2.2 Joint Probability Density Function Approximation

For simplicity, let \( f\left( z \right) \) be the pdf of a random variable \( Z \) defined in \( \varOmega = \left[ {a,b} \right] \) and let \( \varphi_{1} \left( z \right),\varphi_{2} \left( z \right), \ldots \) be a set of orthogonal functions defined in the same space \( \varOmega \). Then, a fixed number \( \omega \) of those orthogonal functions can approximate \( f\left( z \right) \) (Lebedev 1965; Mustapha and Dimitrakopoulos 2010a; Minniakhmetov et al. 2018; Yao et al. 2018), when multiplied by the coefficients \( L_{i} \)

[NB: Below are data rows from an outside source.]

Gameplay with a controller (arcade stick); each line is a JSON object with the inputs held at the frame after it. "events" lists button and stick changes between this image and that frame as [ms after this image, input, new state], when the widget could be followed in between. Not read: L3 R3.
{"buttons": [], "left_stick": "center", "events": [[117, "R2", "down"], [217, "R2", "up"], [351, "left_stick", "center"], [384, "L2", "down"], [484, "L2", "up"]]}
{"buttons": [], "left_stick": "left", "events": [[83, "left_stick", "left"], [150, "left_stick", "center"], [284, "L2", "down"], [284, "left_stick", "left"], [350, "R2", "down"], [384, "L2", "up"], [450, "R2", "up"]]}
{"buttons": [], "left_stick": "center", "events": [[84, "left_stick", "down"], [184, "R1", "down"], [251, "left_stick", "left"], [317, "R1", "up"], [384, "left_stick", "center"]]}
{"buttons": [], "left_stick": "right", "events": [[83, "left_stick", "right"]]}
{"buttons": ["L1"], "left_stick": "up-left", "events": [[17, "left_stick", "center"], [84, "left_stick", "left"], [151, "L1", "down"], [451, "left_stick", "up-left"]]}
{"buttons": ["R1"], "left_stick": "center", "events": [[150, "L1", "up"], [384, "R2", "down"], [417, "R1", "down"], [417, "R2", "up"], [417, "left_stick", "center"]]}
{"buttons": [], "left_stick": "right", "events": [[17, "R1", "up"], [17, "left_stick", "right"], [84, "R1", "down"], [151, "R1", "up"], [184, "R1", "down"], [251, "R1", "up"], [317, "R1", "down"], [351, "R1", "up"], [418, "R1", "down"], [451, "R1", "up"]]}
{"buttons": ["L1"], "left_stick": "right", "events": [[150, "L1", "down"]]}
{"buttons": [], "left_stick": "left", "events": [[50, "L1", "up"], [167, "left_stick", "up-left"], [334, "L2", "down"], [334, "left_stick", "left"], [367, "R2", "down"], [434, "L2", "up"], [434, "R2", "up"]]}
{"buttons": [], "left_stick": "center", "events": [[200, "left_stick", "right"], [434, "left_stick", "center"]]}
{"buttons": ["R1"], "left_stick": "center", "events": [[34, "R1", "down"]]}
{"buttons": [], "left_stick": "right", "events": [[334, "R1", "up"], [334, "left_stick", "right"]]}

$$ f\left( z \right) \approx \sum\limits_{i = 0}^{\omega } {L_{i} \varphi_{i} \left( z \right)} . $$
(4)

Since the sets of functions are orthogonal

$$ \int\limits_{a}^{b} {\varphi_{i} \left( z \right)\varphi_{j} \left( z \right)} {\text{d}}z = \delta_{ij} , $$
(5)

where \( \delta_{ij} \) is the Kronecker delta indexed by \( i \) and \( j \), such that it take a unitary value if \( i = j \) and 0 otherwise, using the definition of the expected value of one for a basis function

$$ E\left[ {\varphi_{i} \left( z \right)} \right] = \int\limits_{a}^{b} {\varphi_{i} \left( z \right)f\left( z \right)} {\text{d}}z. $$
(6)

Replacing \( f\left( z \right) \) as in Eq. (4) yields

$$ \begin{aligned} & E\left[ {\varphi_{i} \left( z \right)} \right] \approx \int\limits_{a}^{b} {\varphi_{i} \left( z \right)\sum\limits_{j = 0}^{\omega } {L_{j} \varphi_{j} \left( z \right)} {\text{d}}z} = \sum\limits_{j = 0}^{\omega } {L_{j} \int\limits_{a}^{b} {\varphi_{j} \left( z \right)\varphi_{i} \left( z \right){\text{d}}z} } \\ & \quad = \sum\limits_{j = 0}^{\omega } {L_{j} \delta_{ij} } = L_{i} . \\ \end{aligned} $$
(7)

The coefficient \( L_{i} \) can be obtained experimentally from an available sample, thus \( f\left( z \right) \) is approximated by Eq. (4).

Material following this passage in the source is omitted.